Neither party in America seems to be capable, at the present moment, of upholding the central most principles of a functioning democracy or of being the adult in the room, and there are few signs that this trend will subside anytime soon. The inevitable end of this steep bipartisan dissension leads to unstable democracy and authoritarianism, a fate which no American should relish. To preserve the very institutions that sustain our great nation, something has to change, and change soon. It’s not about left or right, Democrat or Republican, liberal or conservative, it’s about those who will stand up for the truth and against the forces that seek, intentionally or not, to undermine the very foundation of our democracy. It’s about those who will not defend our democracy or will only cast blame on politicians of a different ideological coat or party than their own.
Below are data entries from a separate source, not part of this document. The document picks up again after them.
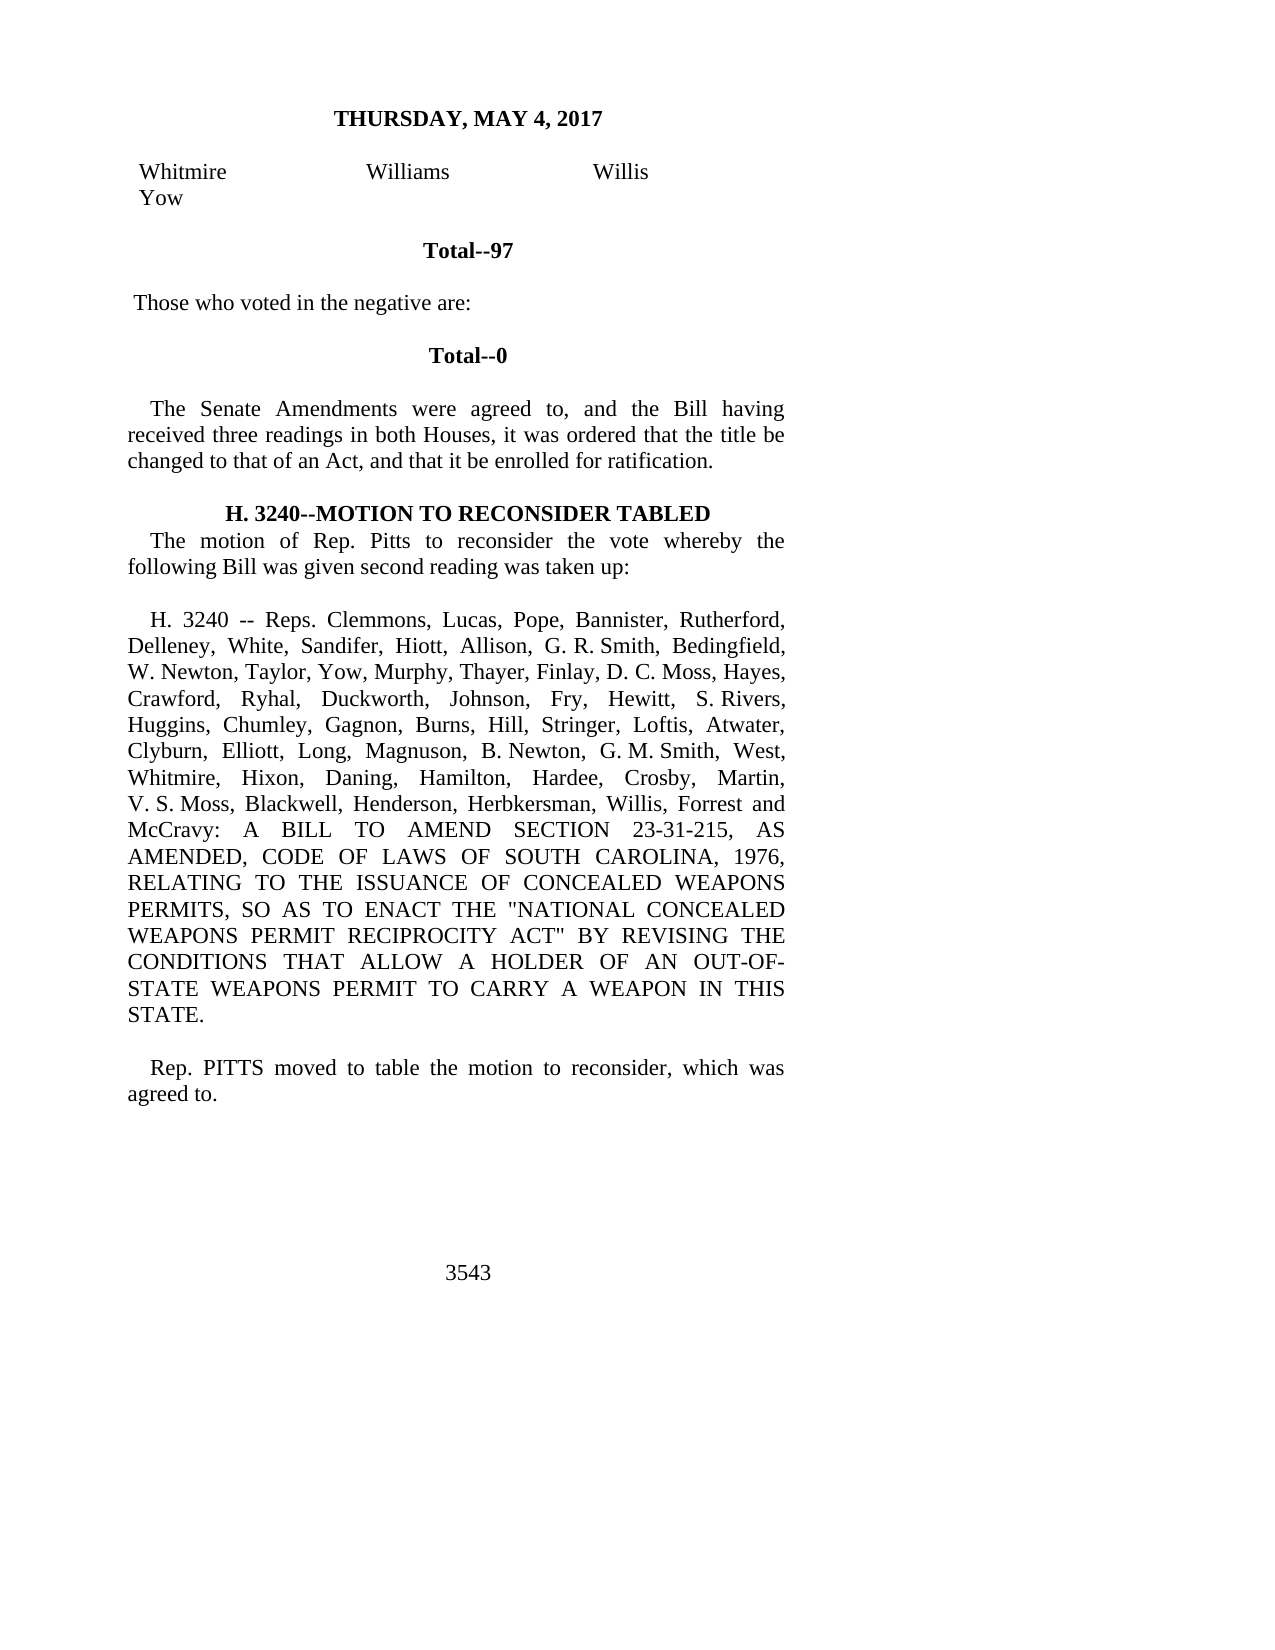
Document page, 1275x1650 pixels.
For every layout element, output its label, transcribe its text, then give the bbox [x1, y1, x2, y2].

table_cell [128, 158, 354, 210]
text The Senate Amendments were agreed to, and the Bill having received three readings in both Houses, it was ordered that the title be changed to that of an Act, and that it be enrolled for ratification. [127, 395, 786, 474]
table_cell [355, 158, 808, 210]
text Rep. PITTS moved to table the motion to reconsider, which was agreed to. [127, 1054, 786, 1106]
text Total--0 [127, 342, 786, 368]
text Total--97 [127, 237, 786, 263]
text H. 3240 -- Reps. Clemmons, Lucas, Pope, Bannister, Rutherford, Delleney, White, Sandifer, Hiott, Allison, G. R. Smith, Bedingfield, W. Newton, Taylor, Yow, Murphy, Thayer, Finlay, D. C. Moss, Hayes, Crawford, Ryhal, Duckworth, Johnson, Fry, Hewitt, S. Rivers, Huggins, Chumley, Gagnon, Burns, Hill, Stringer, Loftis, Atwater, Clyburn, Elliott, Long, Magnuson, B. Newton, G. M. Smith, West, Whitmire, Hixon, Daning, Hamilton, Hardee, Crosby, Martin, V. S. Moss, Blackwell, Henderson, Herbkersman, Willis, Forrest and McCravy: A BILL TO AMEND SECTION 23-31-215, AS AMENDED, CODE OF LAWS OF SOUTH CAROLINA, 1976, RELATING TO THE ISSUANCE OF CONCEALED WEAPONS PERMITS, SO AS TO ENACT THE "NATIONAL CONCEALED WEAPONS PERMIT RECIPROCITY ACT" BY REVISING THE CONDITIONS THAT ALLOW A HOLDER OF AN OUT-OF-STATE WEAPONS PERMIT TO CARRY A WEAPON IN THIS STATE. [127, 606, 786, 1027]
text The motion of Rep. Pitts to reconsider the vote whereby the following Bill was given second reading was taken up: [127, 527, 786, 579]
text Those who voted in the negative are: [127, 289, 786, 316]
text H. 3240--MOTION TO RECONSIDER TABLED [127, 500, 786, 527]
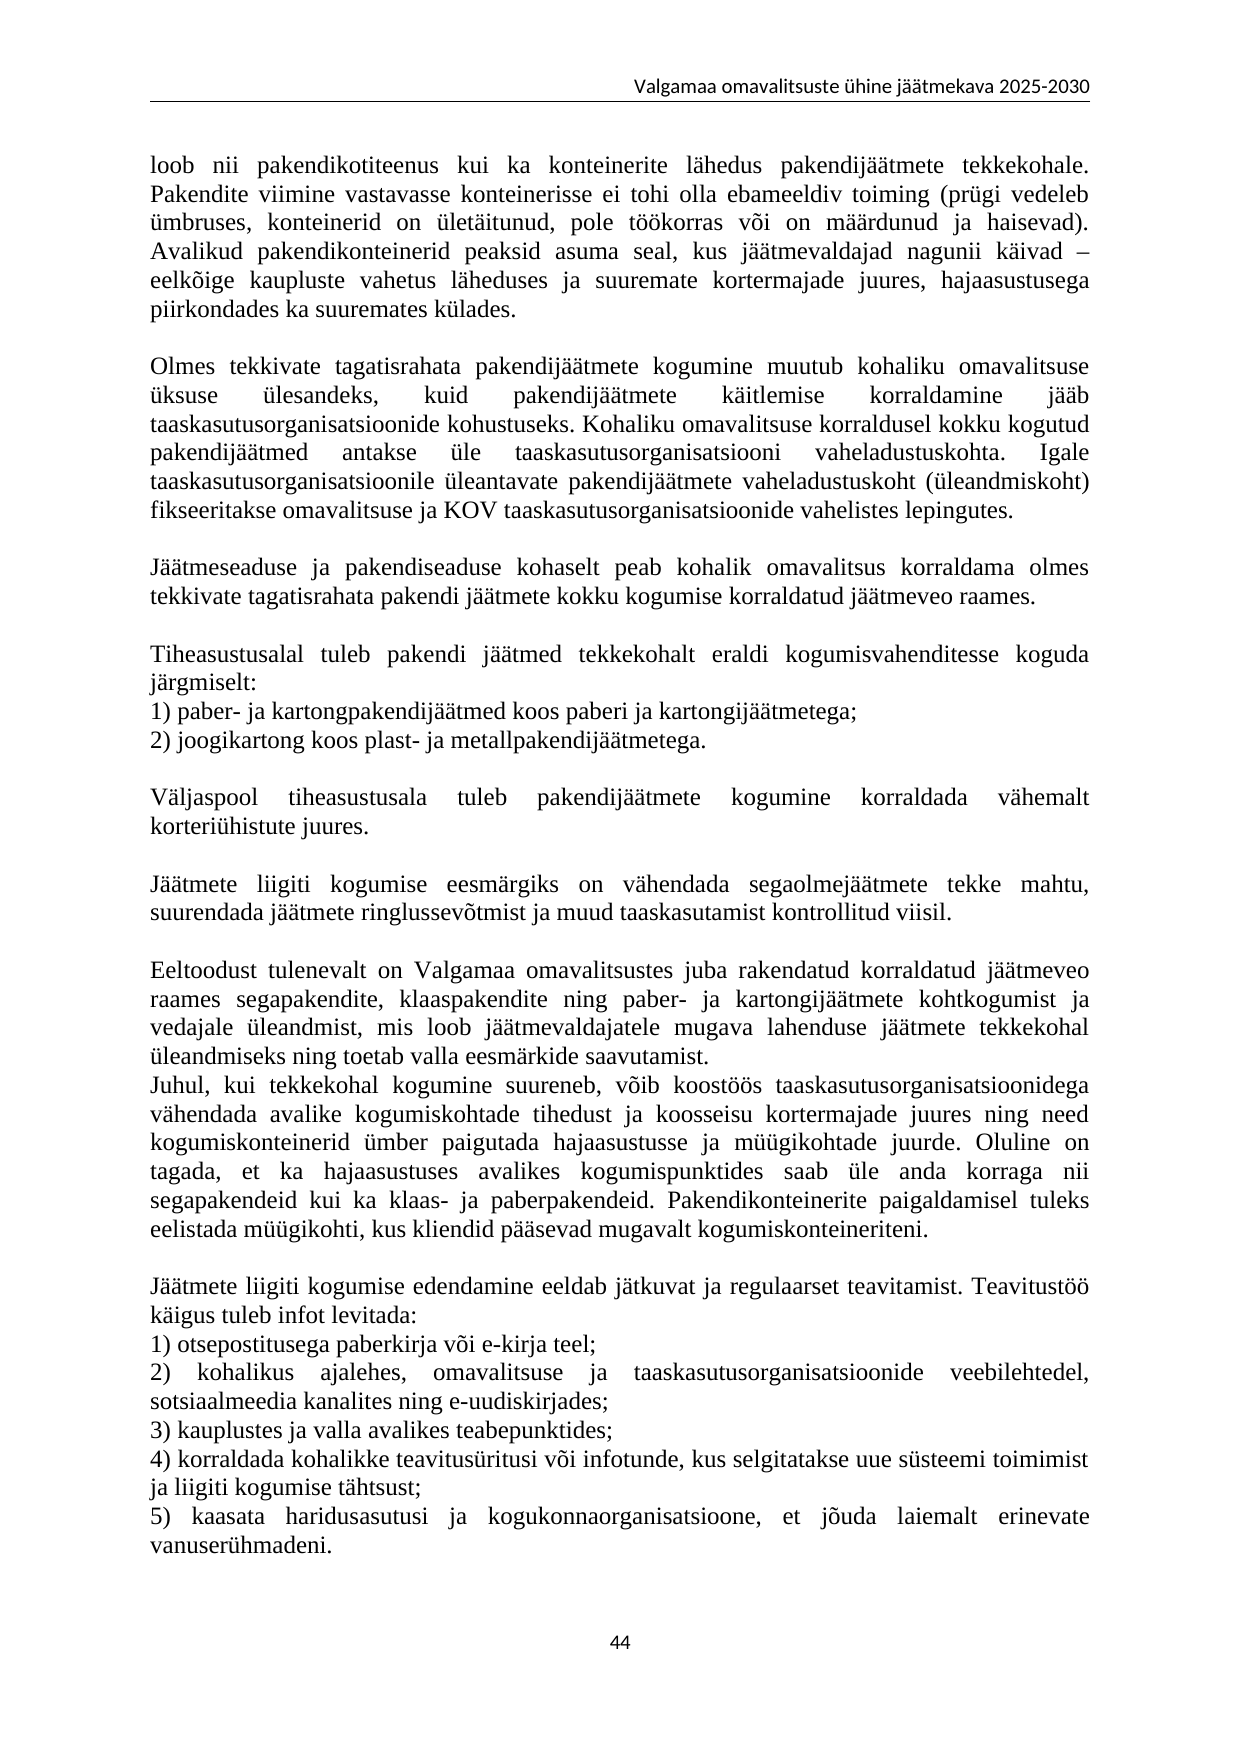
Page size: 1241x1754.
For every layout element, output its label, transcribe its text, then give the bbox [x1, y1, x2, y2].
It will not end until our toxic political culture is arrested and resisted; it will not end until we stop bestowing celebrity and authority upon demagogic politicians instead of relegating them to the trash heap of history where they belong; and it will not end until we as a republic rededicate ourselves to the values of a free liberal democratic society. In the last twenty years, as our elections have become more secure and accessible, partisans on both sides of the aisle have assaulted their legitimacy with increasing severity. Small instances of — and even perceptions of — voter fraud and suppression, which do not typically come close to changing an election’s outcome, are cynically used to fuel rhetoric and conspiracies that denounce the results of free and fair elections as illegitimate and stolen.